Near-perfect efficiency in X-ray phase microtomography
Dominik John, Gregor Breitenhuber, Sami Wirtensohn, Franziska Hinterdobler, Luka Gaetani, Sara Savatović, Jens Lucht, Markus Osterhoff, Marina Eckermann, Tim Salditt, Julia Herzen
TL;DR
The paper addresses the dose limitation in X-ray microtomography by integrating an X-ray waveguide, a structured phase modulator (Talbot array illuminator), and a photon-counting detector to achieve near-theoretical imaging performance. The authors demonstrate high visibility ($V \approx 95\%$) and high quantum efficiency ($QE \approx 98\%$) at energies around 8–10 keV, enabling dose-efficient multimodal tomography with single-micrometer resolution. They validate the approach with measurements of visibilities, angular sensitivity, and a tomographic reconstruction of mouse skin embedded in paraffin, showing bidirectional phase sensitivity and physiologically meaningful electron-density contrasts.

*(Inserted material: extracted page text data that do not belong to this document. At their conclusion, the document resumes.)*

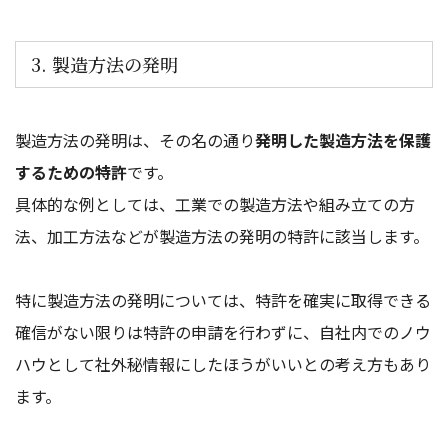
3. 製造方法の発明
製造方法の発明は、その名の通り
発明した製造方法を保護
するための特許
です。
具体的な例としては、工業での製造方法や組み立ての方
法、加工方法などが製造方法の発明の特許に該当します。
特に製造方法の発明については、特許を確実に取得できる
確信がない限りは特許の申請を行わずに、自社内でのノウ
ハウとして社外秘情報にしたほうがいいとの考え方もあり
ます。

The work highlights practical implications for imaging native-state biological specimens, offering routes to larger fields of view, higher flux, and potential dark-field integration, thereby advancing biomedical research and tissue characterization under physiological conditions.
Abstract
X-ray microtomography at synchrotron sources is fundamentally limited by the high radiation dose applied to the samples, which restricts investigations to non-native tissue states and thereby compromises the biological relevance of the resulting data. The limitation stems from inefficient indirect detection schemes that require prolonged exposures. Efforts to extract additional contrast through multimodal techniques, like modulation-based imaging, worsen the problem by requiring multiple tomographic scans. In addition, the techniques suffer from low modulator pattern visibility, which reduces measurement efficiency and sensitivity. We address both the detection efficiency and modulation visibility challenges using a novel setup that combines an X-ray waveguide, a structured phase modulator, and a photon-counting detector. Our approach simultaneously achieves near-theoretical limits in both visibility (95%) and quantum efficiency (98%), thereby enabling dose-efficient multimodal microtomography at single-micrometer resolution. This advance will enable new classes of experiments on native-state biological specimens with the potential to advance biomedical research, disease diagnostics, and our understanding of tissue structure in physiological environments.